C++ implementation of the Antelope protocol
Other
116 stars 68 forks source link

IF: Command in leap-util to reset persisted safety data for finalizer to LIB #1576

Closed arhag closed 8 months ago

arhag commented 1 year ago

Ultimately, we want to persist the reversible blocks database in a smarter way (along with the QC chains) so that enough data is available post crash to safely recover liveness without losing any blocks. That is the plan as further enhancement to Leap post 5.0

For Leap 5.0, we only durably store the minimal information for a finalize machine to remain safe after a nodeos process crash (see https://github.com/AntelopeIO/leap/issues/1521). It then relies on the other nodes in the network having enough information to allow it to safely recover to the point where it can start participating in voting as part of the HotStuff algorithm and contribute to liveness.

But if enough finalizers in the network suddenly crash around the same time, they may lose important liveness data (highest QC, reversible blocks up _b_lock) that prevents them from even collectively working together to safely recover liveness for the network. In this case, the blockchain can keep producing reversible blocks but LIB would not advance.

To recover from such an extreme situation prior to post 5.0 enhancements, we need a backup mechanism that allows a finalizer to compromise their safety protections for the greater goal of allowing the network to recover liveness. This mechanism is also useful in the case where the finalizer loses or accidentally deletes the file in the blocks/reversible directory that persists the information needed to protect their safety; note that nodeos will attempt to "fail safe" if starting up with that file missing which comes at the cost of liveness.

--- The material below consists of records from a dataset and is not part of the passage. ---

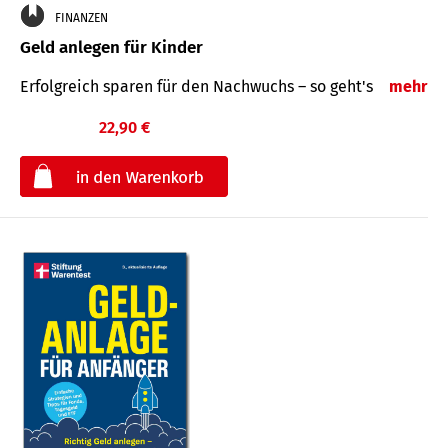
FINANZEN
Geld anlegen für Kinder
Erfolgreich sparen für den Nachwuchs – so geht's
mehr
22,90 €
€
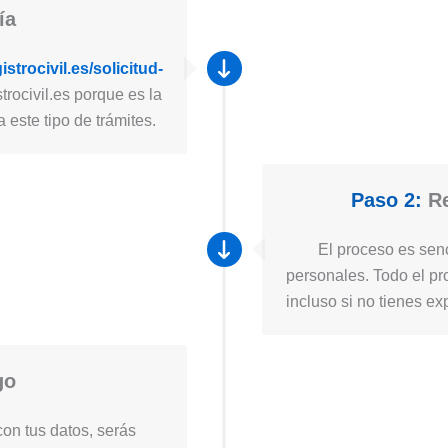
ía
strocivil.es/solicitud-
trocivil.es porque es la
a este tipo de trámites.
Paso 2:
Re
El proceso es senc
personales. Todo el pro
incluso si no tienes ex
go
on tus datos, serás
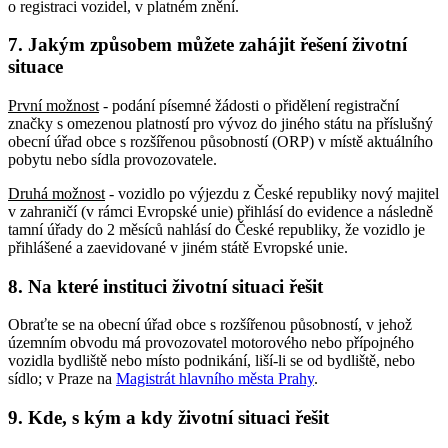
o registraci vozidel, v platném znění.
7. Jakým způsobem můžete zahájit řešení životní
situace
První možnost
- podání písemné žádosti o přidělení registrační
značky s omezenou platností pro vývoz do jiného státu na příslušný
obecní úřad obce s rozšířenou působností (ORP) v místě aktuálního
pobytu nebo sídla provozovatele.
Druhá možnost
- vozidlo po výjezdu z České republiky nový majitel
v zahraničí (v rámci Evropské unie) přihlásí do evidence a následně
tamní úřady do 2 měsíců nahlásí do České republiky, že vozidlo je
přihlášené a zaevidované v jiném státě Evropské unie.
8. Na které instituci životní situaci řešit
Obraťte se na obecní úřad obce s rozšířenou působností, v jehož
územním obvodu má provozovatel motorového nebo přípojného
vozidla bydliště nebo místo podnikání, liší-li se od bydliště, nebo
sídlo; v Praze na
Magistrát hlavního města Prahy
.
9. Kde, s kým a kdy životní situaci řešit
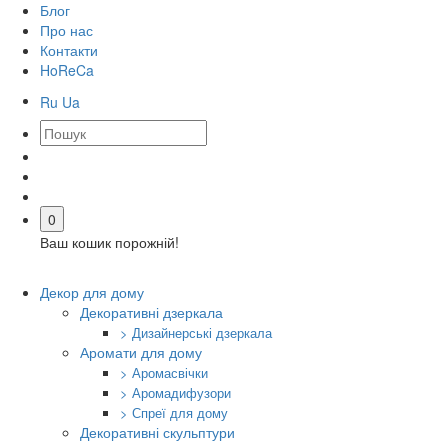
Блог
Про нас
Контакти
HoReCa
Ru
Ua
0
Ваш кошик порожній!
Декор для дому
Декоративні дзеркала
> Дизайнерські дзеркала
Аромати для дому
> Аромасвічки
> Аромадифузори
> Спреї для дому
Декоративні скульптури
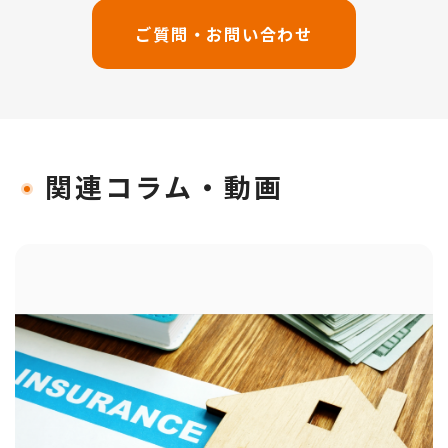
ご質問・お問い合わせ
関連コラム・動画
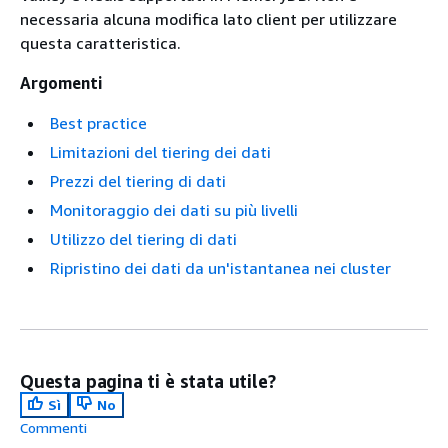
necessaria alcuna modifica lato client per utilizzare
questa caratteristica.
Argomenti
Best practice
Limitazioni del tiering dei dati
Prezzi del tiering di dati
Monitoraggio dei dati su più livelli
Utilizzo del tiering di dati
Ripristino dei dati da un'istantanea nei cluster
Questa pagina ti è stata utile?
Sì
No
Commenti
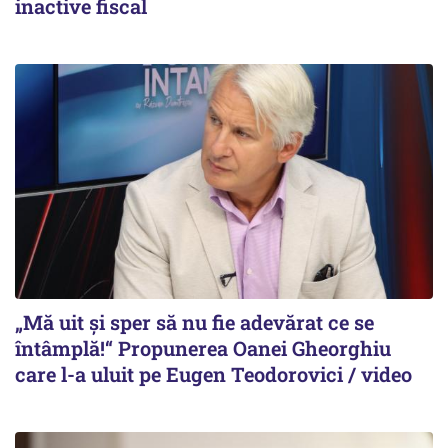
inactive fiscal
„Mă uit și sper să nu fie adevărat ce se
întâmplă!“ Propunerea Oanei Gheorghiu
care l-a uluit pe Eugen Teodorovici / video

This backup mechanism should be provided as sub-commands within a finality command in the leap-util program. First, there should be a sub-command to simply explore the entries in the persisted file. Perhaps there should be another sub-command to delete an entry referenced by the BLS finalzier public key from within the persisted file. And, more pertinent to this issue, there should be a sub-command that (re)sets the entry associated to the specified BLS finalizer public key to set _vheight and _b_lock information within the entry as if the last irreversible block was the _b_lock block and the _vheight was the block height of the last irreversible block and a phase counter of 2. This makes it so that the node will be able to immediately participate in the finality consensus process with block proposals built directly off the last irreversible block (which enough nodes must have durably persisted to disk), thus enabling liveness but at the risk of safety.

arhag commented 8 months ago

Overcome by events.

Now the finalizer can just delete the finalizer safety information file.